Leigh smiled. “Yes, probably.”
He had another project upon which he was working, too. One day Lenox came into the house and Leigh was measuring the doorway. “What are you doing?” he asked his old friend.
“Nothing.”
“Come now, you must answer that question in a man’s own house.”
Leigh smiled. “Well, it’s a surprise.”
Lenox frowned at him. “I don’t
want anything that you doubt might fit through this doorway.”
“In fact it will be invisible.”
“Eh?”
Leigh smiled, in his sphinxlike way, and walked off, humming.

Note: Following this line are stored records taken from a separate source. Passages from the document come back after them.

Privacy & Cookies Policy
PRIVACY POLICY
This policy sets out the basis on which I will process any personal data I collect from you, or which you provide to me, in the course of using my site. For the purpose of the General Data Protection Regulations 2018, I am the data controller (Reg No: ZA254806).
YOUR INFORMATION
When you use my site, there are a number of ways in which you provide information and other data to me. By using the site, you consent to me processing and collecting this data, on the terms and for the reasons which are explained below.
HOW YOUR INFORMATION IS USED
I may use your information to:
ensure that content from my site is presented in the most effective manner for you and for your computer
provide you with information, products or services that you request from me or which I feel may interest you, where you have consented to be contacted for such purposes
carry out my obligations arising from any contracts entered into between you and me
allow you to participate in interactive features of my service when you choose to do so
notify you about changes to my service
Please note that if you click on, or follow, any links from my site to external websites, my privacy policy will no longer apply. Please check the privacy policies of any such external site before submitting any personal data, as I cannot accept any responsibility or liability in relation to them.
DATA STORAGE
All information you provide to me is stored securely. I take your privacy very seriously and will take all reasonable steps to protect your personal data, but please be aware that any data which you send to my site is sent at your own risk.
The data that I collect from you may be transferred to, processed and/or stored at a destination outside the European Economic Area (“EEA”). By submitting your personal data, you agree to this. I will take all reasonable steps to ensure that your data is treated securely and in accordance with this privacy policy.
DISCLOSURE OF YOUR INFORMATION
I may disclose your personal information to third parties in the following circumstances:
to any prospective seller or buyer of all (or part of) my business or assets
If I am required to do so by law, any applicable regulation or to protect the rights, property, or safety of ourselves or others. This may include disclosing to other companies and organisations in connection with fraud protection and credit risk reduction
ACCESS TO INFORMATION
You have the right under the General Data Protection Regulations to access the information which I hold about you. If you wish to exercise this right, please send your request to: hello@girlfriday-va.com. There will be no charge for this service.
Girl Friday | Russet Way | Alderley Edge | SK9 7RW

As Rowan’s trial approached, word seeped out into London that he was, in all likelihood, going to be convicted. It was hard to say what had prompted the change—the sudden escalation of the newspaper coverage, perhaps, or alternatively Rowan’s eviction from the rolls of the Royal Society.
Frost and Lenox were often closeted together, going over their case notes in hopes that they might help the Queen’s Counsel in his prosecution of the case. Lenox was set to testify. So was Leigh; the thing keeping him in London—except, except, Lady Jane kept saying, he certainly did seem fond of Matilda Duckworth’s company.
“What bothers me,” Frost said one morning in the coffee room at Scotland Yard, “is Middleton.”
“What do you mean?”
“I like a tidy case. You and Leigh have survived. Middleton—we still don’t know the circumstances of the meeting they had, the one that led to his death. Did Middleton object to something Rowan asked of him? Or did he simply know too much? Was it the Farthings who shot him, or Rowan? I would like to know.”
Lenox looked troubled. “We may never.”
“Yes, and that’s why I say it bothers me.”
In fact, the case held a few surprises still.
On the sixteenth of April, a day when the whole world seemed green, Lenox was working at the offices at Chancery Lane. Dallington was in his office, door closed, and Polly was out with Anixter, tracing a necklace that had been pawned by the impulsive daughter of a wealthy yeast merchant, who had used the money to elope to Spain.